The day's itinerary kept giving. Taka Makassar — a thin sandbar island that appears only at low tide, surrounded by shallow turquoise on all sides — felt like something conjured by the sea itself just for us. Ethereal and impermanent, it ranks alongside Padar as the day's finest surprise.

We ended at Manta Point as the light turned golden. Slipping beneath the surface, I found myself alongside giant manta rays drifting in slow, ceremonial circles. There are few moments in life when you feel genuinely small and entirely at peace about it. This was one.

Highlights That Made It Unforgettable:

  • Komodo Dragons: Seeing them in the wild felt like stepping back in time.

  • Padar Island Views: The most photogenic place I’ve ever been.

  • Pink Beach: Sand that’s truly unique and waters perfect for snorkeling.

  • Kalong Island Sunset: A sky filled with thousands of bats.

  • Manta Rays: Swimming with them was surreal.

  • Liveaboard Experience: Waking up in the middle of paradise every day.

  • Scenic Beauty: The islands and underwater world were beyond words.

Labuan Bajo was more than just a trip — it was an experience that fed the soul. Between the stunning islands, incredible marine life, and the warmth of new friends on the boat, this was truly one for the books. If you ever get the chance to visit, don’t think twice. Go.

Indonesia in a Moment

Sunset, Prosecco & the Indonesian Sky

As the mantas disappeared into deeper water and the boat rocked gently at Kalong, someone passed around a bottle of Prosecco. We sat on the deck as the sun went down — this group of near-strangers from four different countries — watching the horizon burn. It's one of those small, perfect scenes that somehow becomes the emotional centre of a whole trip. The warmth and ease with which people from such different places found each other on that boat felt, in its quiet way, like a reflection of Indonesia itself: diverse, welcoming, and richer for it.


Soft Landing

Kanawa Island & the Art of Letting Go

The final morning had the gentle quality of a good epilogue.
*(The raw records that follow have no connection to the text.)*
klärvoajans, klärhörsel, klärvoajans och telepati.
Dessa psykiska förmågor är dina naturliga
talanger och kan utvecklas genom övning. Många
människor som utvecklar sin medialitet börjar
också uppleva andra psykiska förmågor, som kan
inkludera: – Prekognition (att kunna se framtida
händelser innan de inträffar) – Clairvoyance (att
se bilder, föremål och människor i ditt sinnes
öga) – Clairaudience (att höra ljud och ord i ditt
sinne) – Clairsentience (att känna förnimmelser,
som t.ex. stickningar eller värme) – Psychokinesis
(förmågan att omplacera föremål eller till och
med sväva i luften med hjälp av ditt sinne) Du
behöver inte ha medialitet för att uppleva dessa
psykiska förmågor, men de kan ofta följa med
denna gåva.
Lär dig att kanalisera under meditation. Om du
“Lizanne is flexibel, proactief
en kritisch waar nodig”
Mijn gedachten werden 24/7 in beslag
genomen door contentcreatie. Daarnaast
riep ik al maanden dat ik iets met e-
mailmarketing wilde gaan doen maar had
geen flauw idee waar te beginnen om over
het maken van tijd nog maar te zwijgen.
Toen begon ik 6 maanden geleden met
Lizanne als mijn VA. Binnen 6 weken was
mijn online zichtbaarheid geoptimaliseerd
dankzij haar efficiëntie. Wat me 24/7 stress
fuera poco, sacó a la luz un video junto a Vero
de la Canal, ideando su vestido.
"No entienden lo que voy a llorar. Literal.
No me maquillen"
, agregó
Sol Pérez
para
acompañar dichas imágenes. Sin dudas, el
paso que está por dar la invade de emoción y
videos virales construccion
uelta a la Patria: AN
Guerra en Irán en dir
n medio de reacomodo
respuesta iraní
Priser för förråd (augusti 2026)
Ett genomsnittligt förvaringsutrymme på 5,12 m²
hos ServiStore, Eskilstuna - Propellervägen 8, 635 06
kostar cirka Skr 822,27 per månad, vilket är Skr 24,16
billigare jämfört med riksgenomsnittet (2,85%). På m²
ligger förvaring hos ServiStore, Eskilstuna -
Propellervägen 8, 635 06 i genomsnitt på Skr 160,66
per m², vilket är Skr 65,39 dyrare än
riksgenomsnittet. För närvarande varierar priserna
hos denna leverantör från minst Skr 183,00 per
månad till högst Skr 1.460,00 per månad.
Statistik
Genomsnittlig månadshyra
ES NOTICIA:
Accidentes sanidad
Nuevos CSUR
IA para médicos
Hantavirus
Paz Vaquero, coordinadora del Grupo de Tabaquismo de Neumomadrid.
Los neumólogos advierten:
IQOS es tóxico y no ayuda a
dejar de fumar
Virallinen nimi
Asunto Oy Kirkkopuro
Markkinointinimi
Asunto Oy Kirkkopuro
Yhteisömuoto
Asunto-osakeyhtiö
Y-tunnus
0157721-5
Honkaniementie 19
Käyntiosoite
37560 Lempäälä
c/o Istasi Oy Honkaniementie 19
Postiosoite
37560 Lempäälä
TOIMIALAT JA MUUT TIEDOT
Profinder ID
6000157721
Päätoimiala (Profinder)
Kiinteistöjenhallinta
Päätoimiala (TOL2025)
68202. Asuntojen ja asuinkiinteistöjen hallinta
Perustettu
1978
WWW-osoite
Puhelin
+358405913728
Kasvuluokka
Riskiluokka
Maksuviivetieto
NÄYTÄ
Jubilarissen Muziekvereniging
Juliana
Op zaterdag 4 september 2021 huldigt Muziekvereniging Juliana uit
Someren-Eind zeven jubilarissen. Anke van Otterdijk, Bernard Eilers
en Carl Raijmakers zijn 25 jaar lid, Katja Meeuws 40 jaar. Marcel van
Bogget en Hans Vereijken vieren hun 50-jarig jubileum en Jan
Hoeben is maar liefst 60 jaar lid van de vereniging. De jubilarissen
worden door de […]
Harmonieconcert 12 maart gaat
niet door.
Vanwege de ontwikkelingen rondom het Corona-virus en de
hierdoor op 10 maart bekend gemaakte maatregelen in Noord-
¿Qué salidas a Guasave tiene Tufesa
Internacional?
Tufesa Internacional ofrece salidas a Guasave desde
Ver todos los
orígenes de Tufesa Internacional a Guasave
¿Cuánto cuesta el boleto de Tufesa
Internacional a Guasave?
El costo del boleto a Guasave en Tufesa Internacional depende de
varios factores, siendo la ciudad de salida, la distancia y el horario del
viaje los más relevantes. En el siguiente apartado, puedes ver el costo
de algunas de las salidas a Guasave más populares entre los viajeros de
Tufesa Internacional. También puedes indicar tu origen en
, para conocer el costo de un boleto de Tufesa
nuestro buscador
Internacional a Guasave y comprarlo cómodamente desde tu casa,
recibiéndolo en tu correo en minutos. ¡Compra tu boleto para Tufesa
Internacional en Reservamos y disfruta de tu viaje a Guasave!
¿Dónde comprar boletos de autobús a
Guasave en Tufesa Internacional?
Pulau Kanawa — white sand, swaying palms, unhurried reef — asked nothing of us except to slow down and float. After two days of early alarms and epic hikes, we floated. The island seemed to understand exactly what we needed.Back in Labuan Bajo that evening, our group found a table at a seafood restaurant overlooking the bay. The fish was fresh in the way that seafood only is when the ocean is still visible from your seat. We ordered too much and stayed too long, and nobody minded. The conversation kept circling back to what we'd seen — not in a performative way, but the way people talk when they've genuinely shared something remarkable and aren't quite ready to stop holding it.

Go. Don't think about it. Just go.

Indonesia keeps teaching me the same lesson in different dialects. In Bali it's through ceremony and colour. In Yogyakarta it's through history carved into stone. In Labuan Bajo, it's through dragons and silence and children who navigate boats before they can read. The country's greatest gift isn't any single landscape — it's the way its diversity, cultural and natural alike, keeps revealing itself as one coherent, generous whole.

This trip was three days long. The effect of it has lasted years. If you're holding out for the right moment to go — this is the moment. The Flores Sea isn't getting any emptier, and the dragons are still out there, waiting with extraordinary patience.